Tuesday, April 22, 2014

Getting started with Cassandra

Apache Cassandra™ is a massively scalable open source NoSQL database. Cassandra is perfect for managing large amounts of structured, semi-structured, and unstructured data across multiple data centers and the cloud. Cassandra delivers continuous availability, linear scalability, and operational simplicity across many commodity servers with no single point of failure, along with a powerful dynamic data model designed for maximum flexibility and fast response times.

For more information about Cassandra's architecture, please read this documentation:  http://www.datastax.com/documentation/cassandra/2.0/cassandra/gettingStartedCassandraIntro.html

If you want to give it a try without having to allocate a big amount of resource, you can use the pre-built Cassandra virtual machine which can be downloaded at https://s3.amazonaws.com/planetcassandra-downloads/Cassandra-2.0.6.ova

0. First, there are some terms in Cassandra data model you need to know in comparison with Relational model

(src: http://www.ebaytechblog.com/2012/07/16/cassandra-data-modeling-best-practices-part-1/)

1. You need to install VirtualBox or VMware to run that virtual machine. Here I'm using a Ubuntu 14.04 computer, so I choose VirtualBox:

$ sudo apt-get install virtualbox

2. Double click the Cassandra-2.0.6.ova to import the machine into VirtualBox, and start it.

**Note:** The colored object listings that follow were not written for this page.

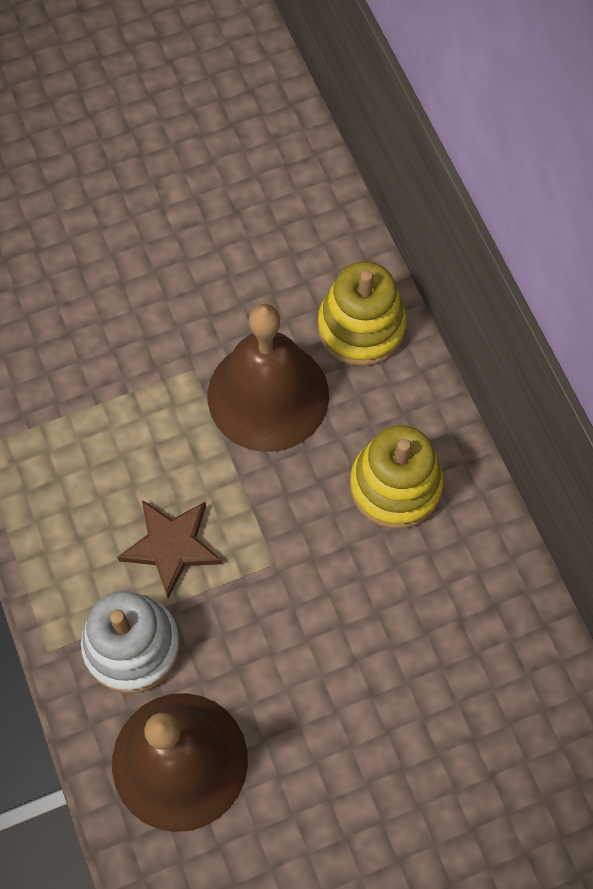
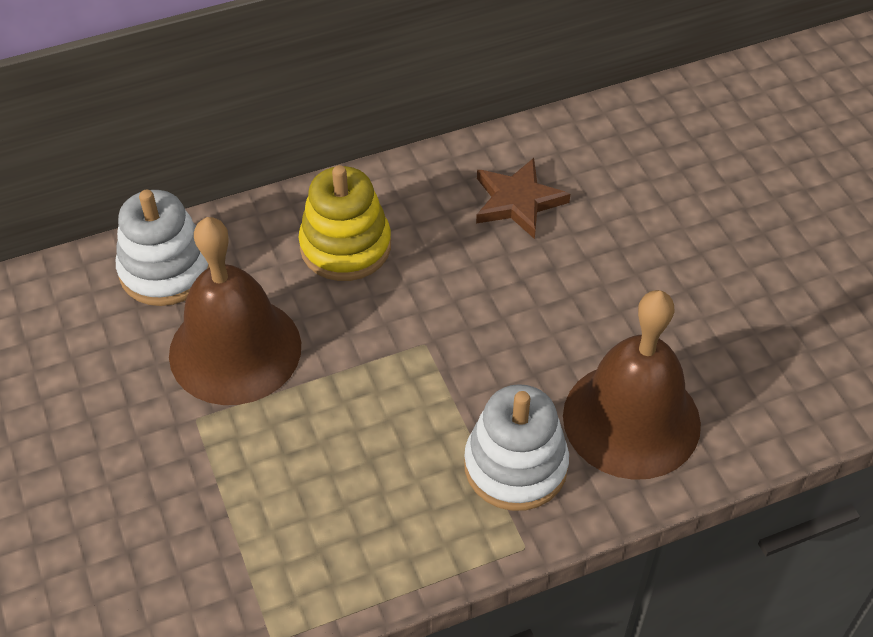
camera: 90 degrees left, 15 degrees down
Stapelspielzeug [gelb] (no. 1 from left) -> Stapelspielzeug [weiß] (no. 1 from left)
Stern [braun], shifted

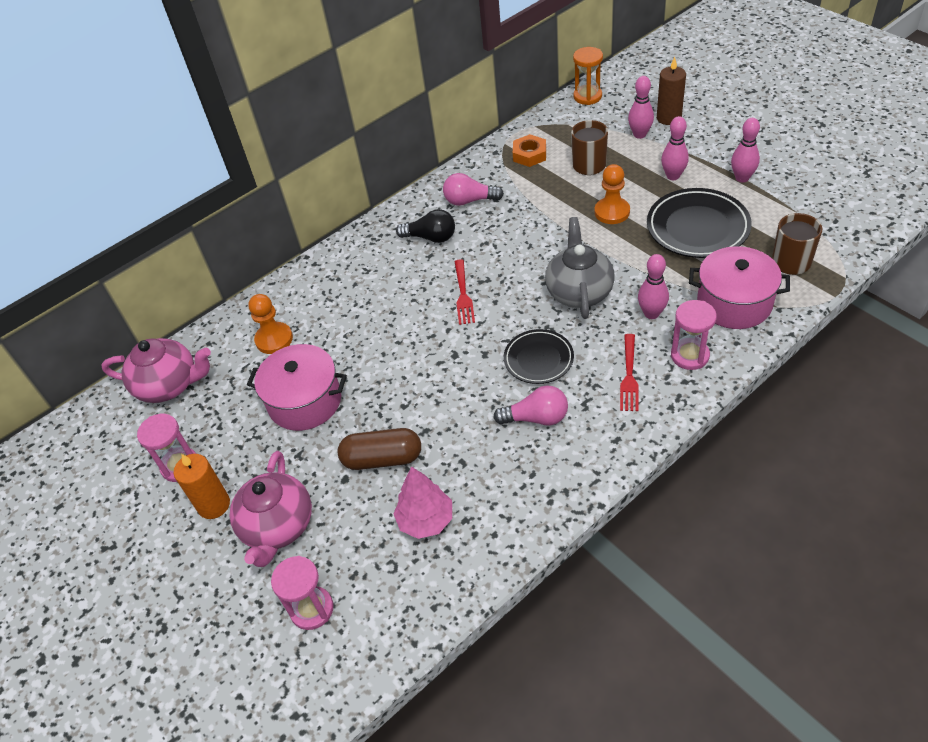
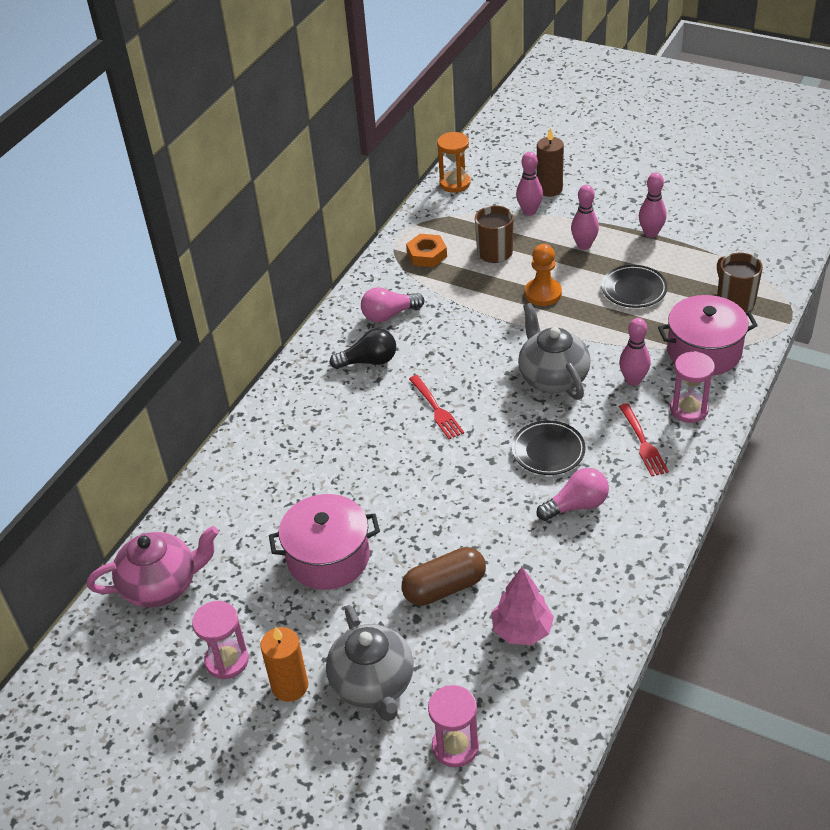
camera: 25 degrees left, 5 degrees down
Teekanne [rosa] (no. 2 from left) -> Teekanne [grau] (no. 1 from left)
Teller [schwarz] (no. 2 from left), x0.63
Bauer [orange] (no. 1 from left) -> none

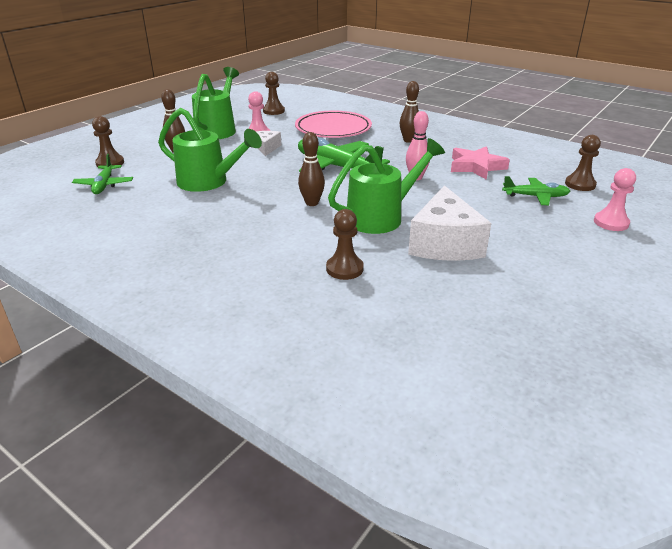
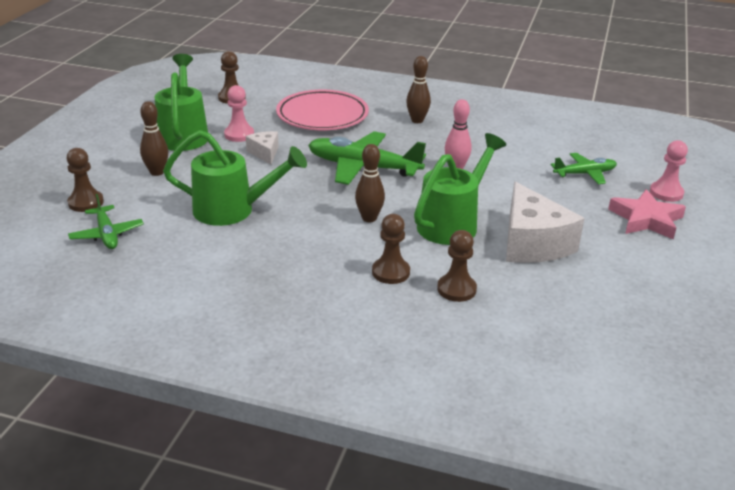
camera: 20 degrees left, 0 degrees up
Bauer [braun] (no. 4 from left in the first image) -> Bauer [braun] (no. 3 from left), shifted
Stern [rosa], shifted

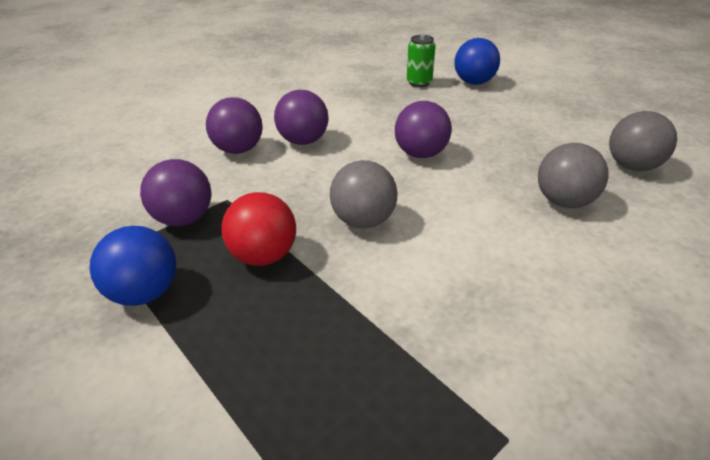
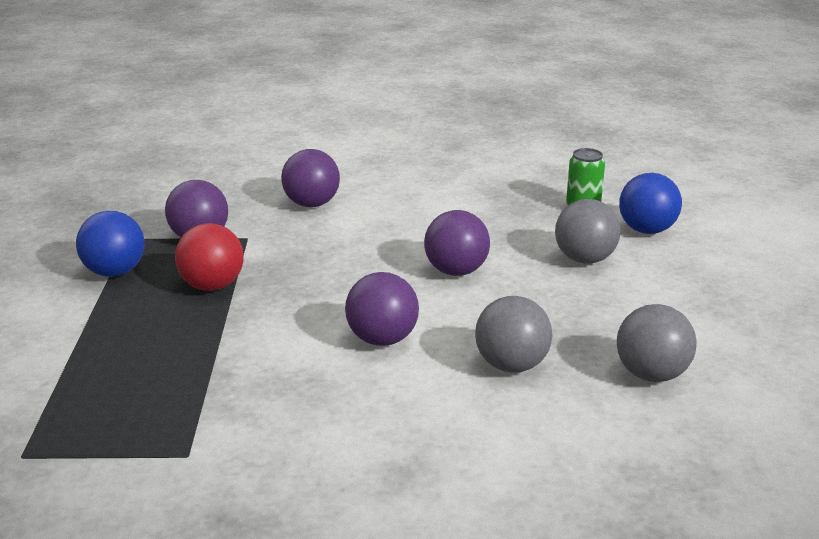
camera: 40 degrees right, 10 degrees down
Ball [lila] (no. 3 from left), shifted
Ball [grau] (no. 1 from left in the first image) -> Ball [grau] (no. 2 from left), shifted

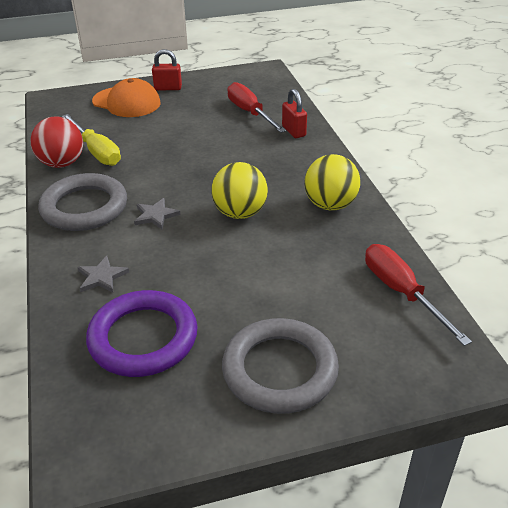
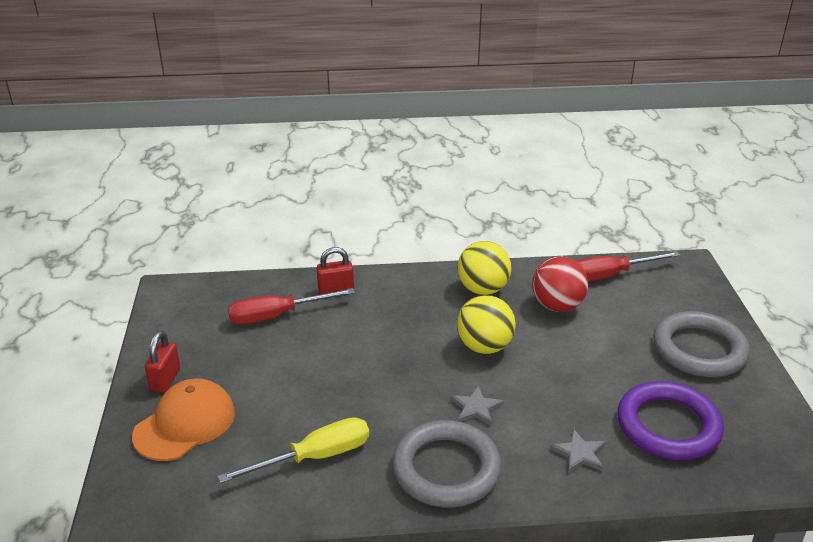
camera: 80 degrees left, 5 degrees down
Ball [rot], shifted

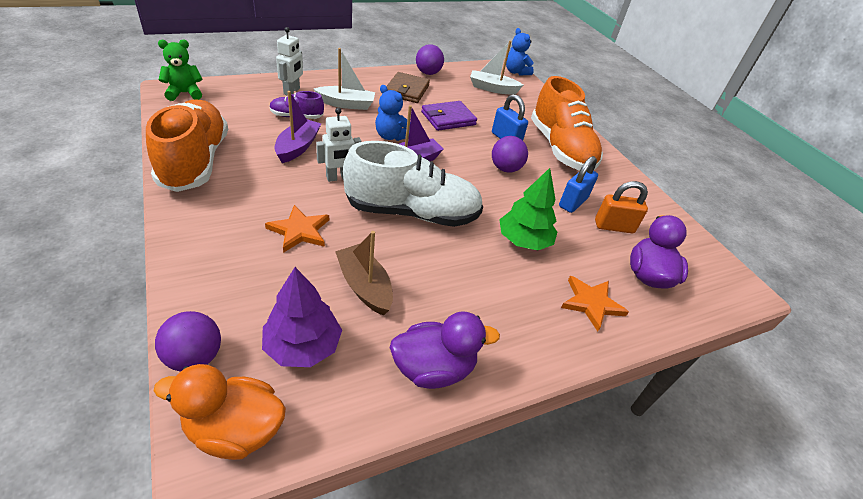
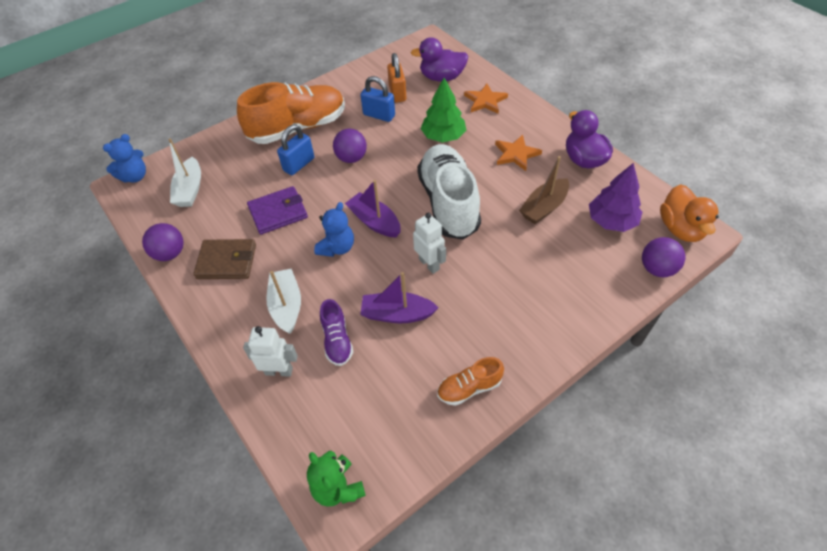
camera: 95 degrees left, 10 degrees up
Geldbörse [lila], 75 degrees counterclockwise
Schuh [orange] (no. 1 from left in the first image) -> Schuh [orange] (no. 2 from left), x0.47
Stern [orange] (no. 1 from left in the first image) -> Stern [orange] (no. 2 from left), shifted

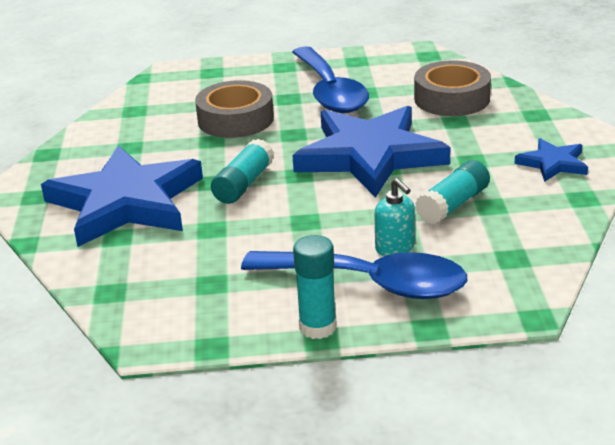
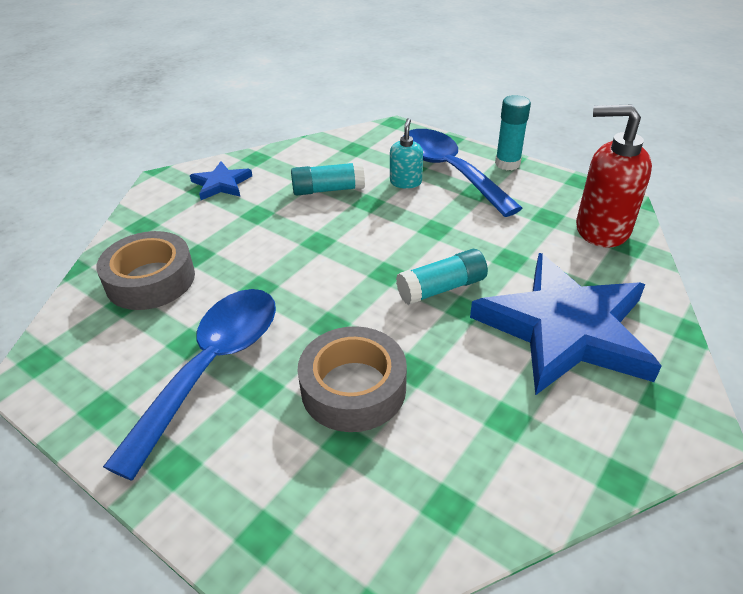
camera: 140 degrees left, 10 degrees up
none -> Seifenspender [rot]
Stern [blau] (no. 2 from left) -> none

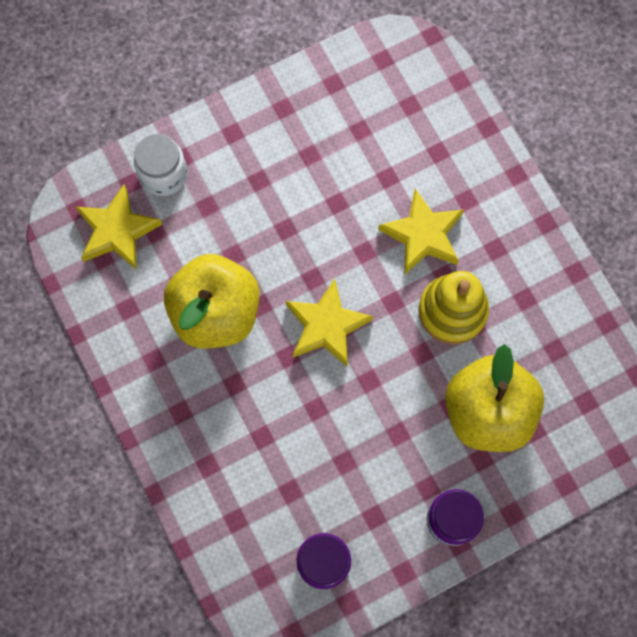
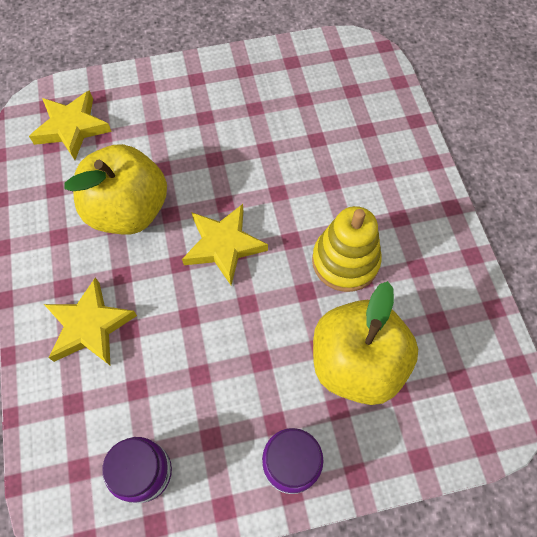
camera: 15 degrees right, 10 degrees down
Stern [gelb] (no. 3 from left in the first image) -> Stern [gelb] (no. 2 from left), shifted
Einmachglas [weiß] -> none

3. Press Alt+F2 to open the root shell:

and start the cassandra service by this command:

# systemctl start cassandra.service

4. Type in cqlsh to start the CQL shell:

Or you can open the web interface of cql shell by accessing the url:

http://<ip of the virtual machine>:8080/

(you may need to set the network interface of the virtual machine to Bridge Mode)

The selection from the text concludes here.